WORK REQUIRED = Leaving out the images, return the data below exactly as it is written.

╭─ DATA EXCERPT

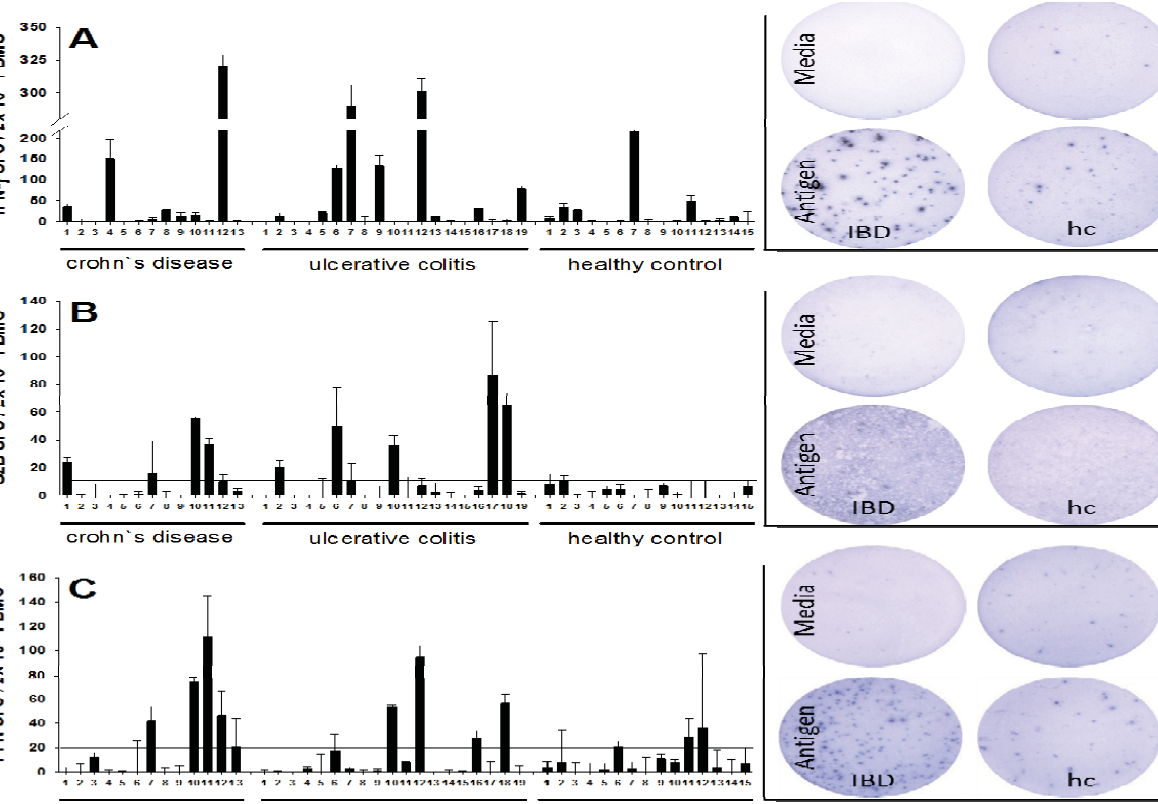
Figure 1. Detection of Cytomegalovirus (CMV)-reactive effector T cells in Inflammatory Bowel Disease (IBD) patients and healthy controls. Peripheral blood mononuclear cells (PBMC) from 32 patients with IBD (ulcerative colitis (UC) or Crohn’s disease (CD)) and a CMV peptide pool containing 5 immunodominant peptides of CMV for 24 h, and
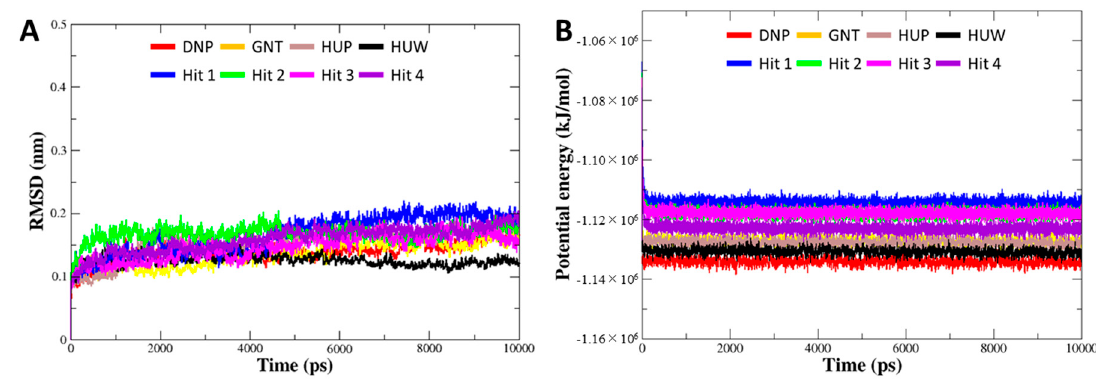
Figure 6. Overall stability of MD trajectory of each system. ( A ) Root mean square deviation (RMSD) and ( B ) potential energy for the system were calculated during 10 ns simulation time.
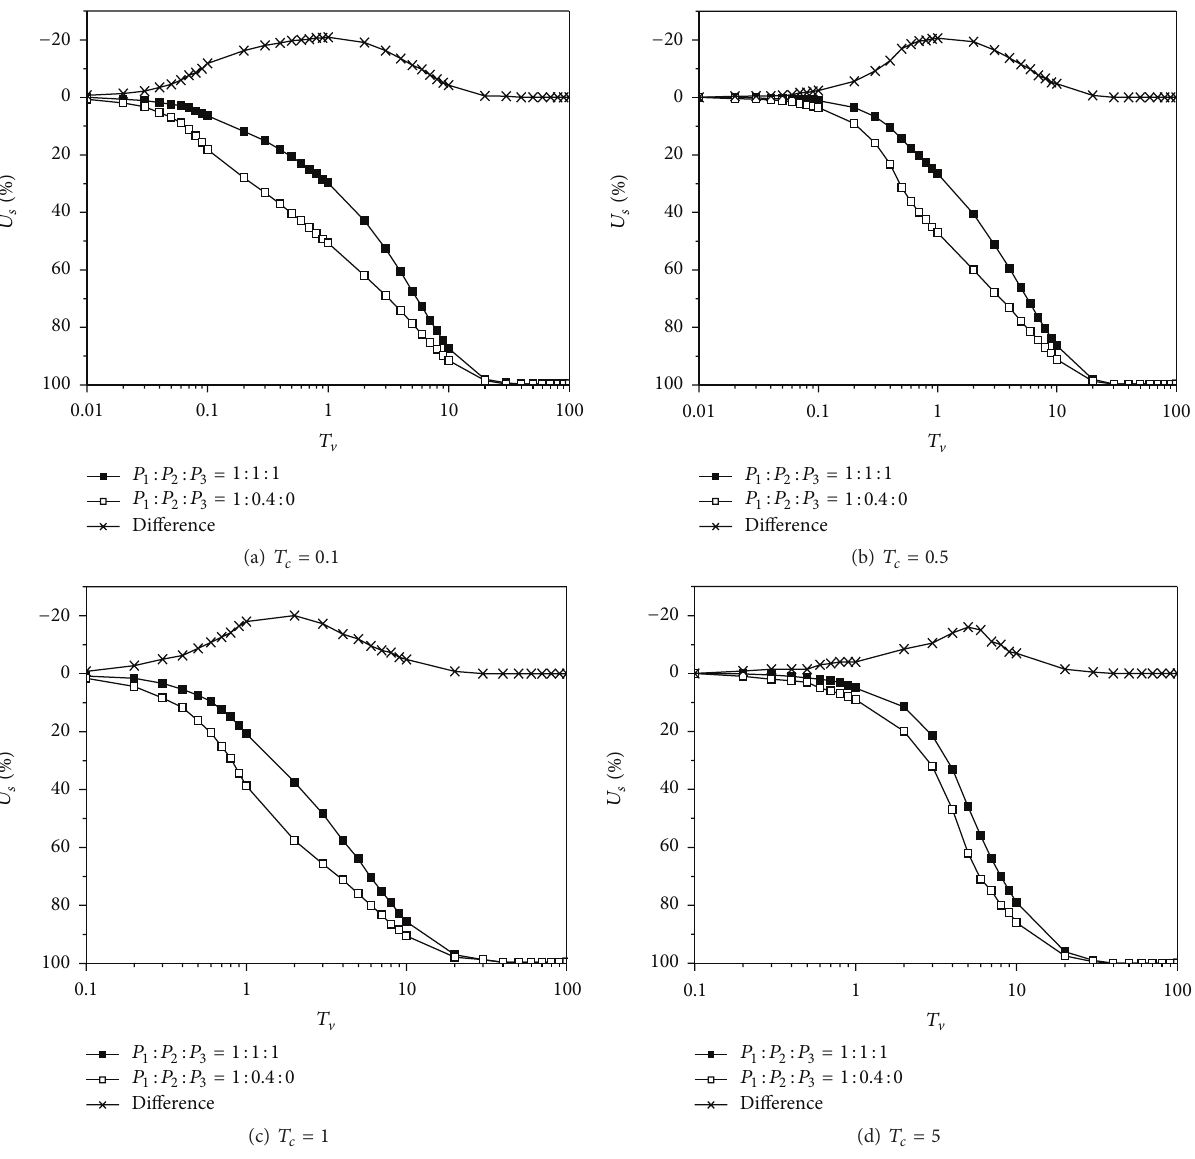
Figure 8: Consolidation curves with a single-drained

╰─

TASK SOLUTION =
Figure 1. Detection of Cytomegalovirus (CMV)-reactive effector T cells in Inflammatory Bowel Disease (IBD) patients and healthy controls. Peripheral blood mononuclear cells (PBMC) from 32 patients with IBD (ulcerative colitis (UC) or Crohn’s disease (CD)) and a CMV peptide pool containing 5 immunodominant peptides of CMV for 24 h, and
Figure 6. Overall stability of MD trajectory of each system. ( A ) Root mean square deviation (RMSD) and ( B ) potential energy for the system were calculated during 10 ns simulation time.
Figure 8: Consolidation curves with a single-drained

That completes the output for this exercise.